PROBLEM TO SOLVE => In the entries below, find the line with "be spent. |" and the line with "Liabilities: | N/A |". Return those two lines and all lines between them, exactly.

DATA =>

■ ■ ■ ■ ■ ■ ■

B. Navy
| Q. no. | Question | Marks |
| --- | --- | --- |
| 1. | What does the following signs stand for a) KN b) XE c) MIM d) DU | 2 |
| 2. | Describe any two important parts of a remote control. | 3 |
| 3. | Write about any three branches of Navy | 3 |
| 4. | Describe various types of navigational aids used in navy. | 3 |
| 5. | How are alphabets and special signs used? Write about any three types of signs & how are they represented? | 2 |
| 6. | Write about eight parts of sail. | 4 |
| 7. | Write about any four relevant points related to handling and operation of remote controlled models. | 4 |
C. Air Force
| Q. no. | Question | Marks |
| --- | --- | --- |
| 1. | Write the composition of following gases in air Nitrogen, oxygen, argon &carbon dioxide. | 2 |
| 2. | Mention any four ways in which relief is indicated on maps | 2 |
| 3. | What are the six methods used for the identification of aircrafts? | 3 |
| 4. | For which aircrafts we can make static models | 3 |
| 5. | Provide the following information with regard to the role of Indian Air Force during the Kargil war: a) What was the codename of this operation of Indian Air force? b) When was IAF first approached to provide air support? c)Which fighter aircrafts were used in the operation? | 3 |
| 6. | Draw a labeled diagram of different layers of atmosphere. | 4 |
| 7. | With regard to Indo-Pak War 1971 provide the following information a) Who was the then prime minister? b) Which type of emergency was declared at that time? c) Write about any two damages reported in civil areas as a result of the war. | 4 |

■ ■ ■ ■ ■ ■ ■

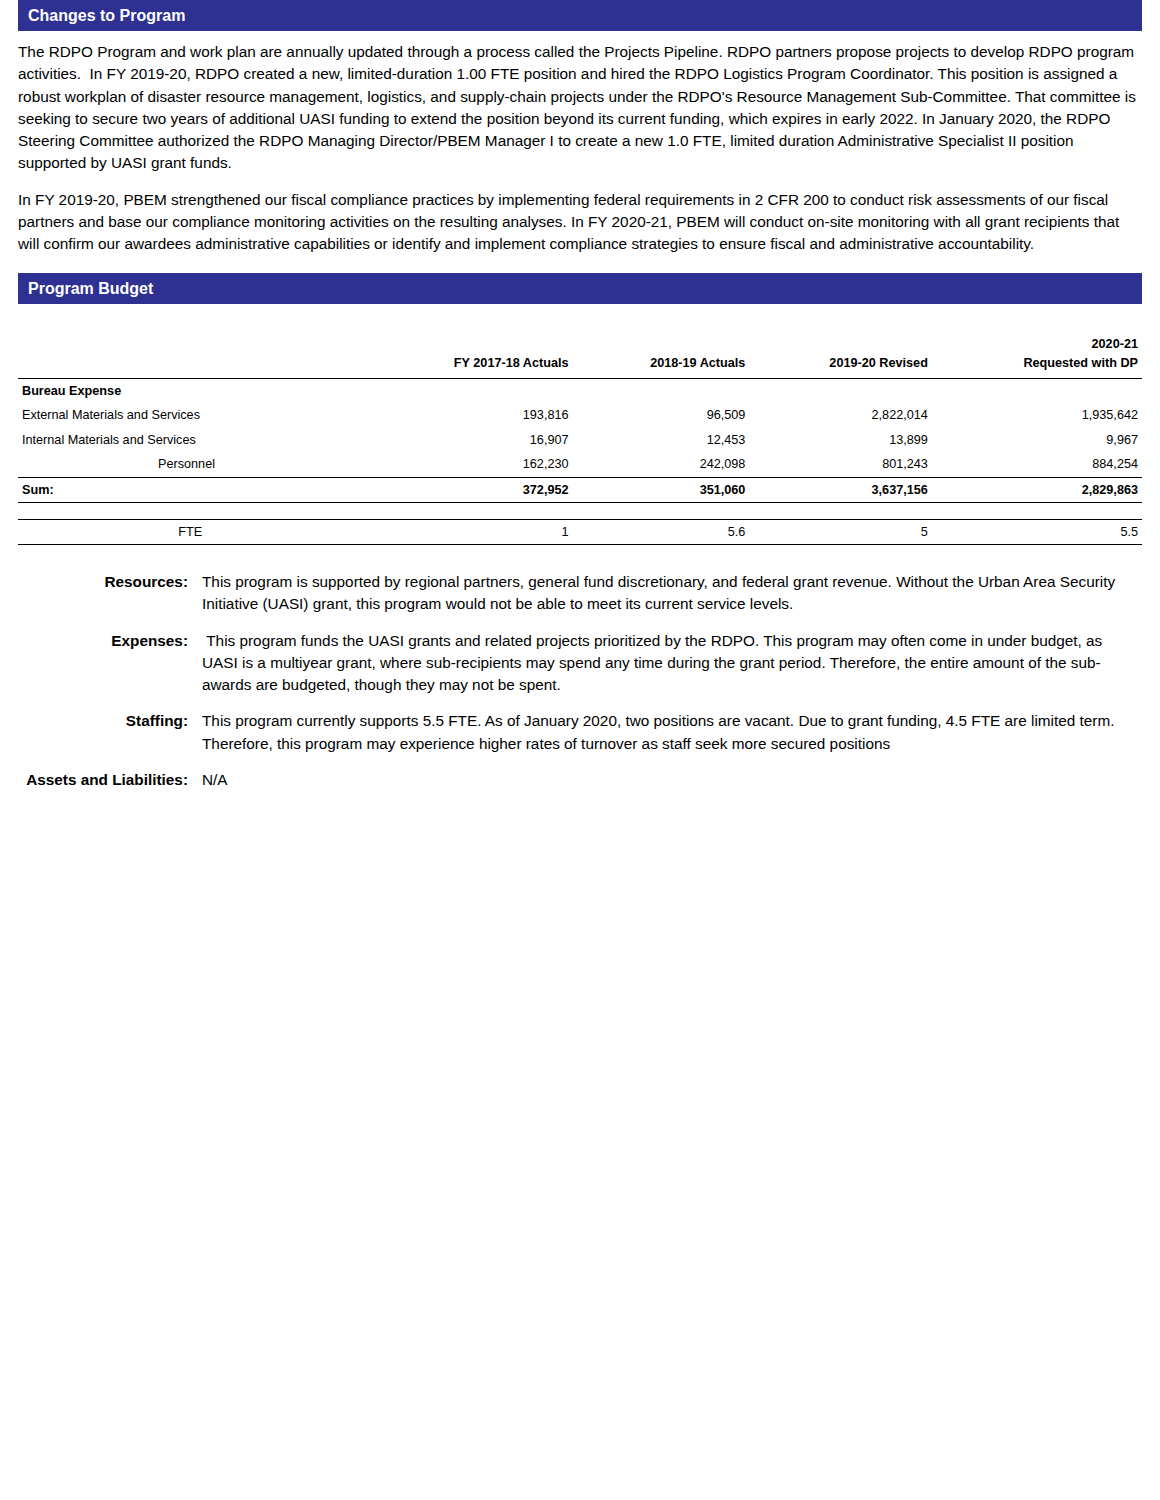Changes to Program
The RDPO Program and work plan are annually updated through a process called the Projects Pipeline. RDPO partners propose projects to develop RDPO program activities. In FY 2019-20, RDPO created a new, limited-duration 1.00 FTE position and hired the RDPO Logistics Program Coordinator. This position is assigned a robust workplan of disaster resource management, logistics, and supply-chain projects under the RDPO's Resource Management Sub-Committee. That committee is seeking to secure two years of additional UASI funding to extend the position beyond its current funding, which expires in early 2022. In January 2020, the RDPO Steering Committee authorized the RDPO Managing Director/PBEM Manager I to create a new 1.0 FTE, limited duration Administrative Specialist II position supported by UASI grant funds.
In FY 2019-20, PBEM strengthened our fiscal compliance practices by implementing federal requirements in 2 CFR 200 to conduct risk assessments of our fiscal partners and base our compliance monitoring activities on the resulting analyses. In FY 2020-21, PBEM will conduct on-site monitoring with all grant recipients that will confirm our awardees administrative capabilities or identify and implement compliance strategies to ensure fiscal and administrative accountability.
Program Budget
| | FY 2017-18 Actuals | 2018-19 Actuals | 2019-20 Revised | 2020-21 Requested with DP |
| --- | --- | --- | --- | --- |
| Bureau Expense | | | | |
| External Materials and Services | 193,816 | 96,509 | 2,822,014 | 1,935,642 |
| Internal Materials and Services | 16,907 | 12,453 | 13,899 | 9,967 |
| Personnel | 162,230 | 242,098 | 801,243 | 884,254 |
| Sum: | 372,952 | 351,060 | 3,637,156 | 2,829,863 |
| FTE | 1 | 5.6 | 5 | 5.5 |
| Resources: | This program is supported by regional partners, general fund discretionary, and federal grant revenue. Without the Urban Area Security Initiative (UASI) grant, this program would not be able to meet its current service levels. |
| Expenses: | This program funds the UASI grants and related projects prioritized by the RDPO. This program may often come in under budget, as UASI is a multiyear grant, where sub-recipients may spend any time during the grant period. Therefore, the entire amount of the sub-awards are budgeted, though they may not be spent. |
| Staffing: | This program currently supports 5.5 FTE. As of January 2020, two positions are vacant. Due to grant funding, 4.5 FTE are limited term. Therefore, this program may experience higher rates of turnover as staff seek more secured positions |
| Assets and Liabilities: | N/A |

■ ■ ■ ■ ■ ■ ■

RESULT =>
| Expenses: | This program funds the UASI grants and related projects prioritized by the RDPO. This program may often come in under budget, as UASI is a multiyear grant, where sub-recipients may spend any time during the grant period. Therefore, the entire amount of the sub-awards are budgeted, though they may not be spent. |
| Staffing: | This program currently supports 5.5 FTE. As of January 2020, two positions are vacant. Due to grant funding, 4.5 FTE are limited term. Therefore, this program may experience higher rates of turnover as staff seek more secured positions |
| Assets and Liabilities: | N/A |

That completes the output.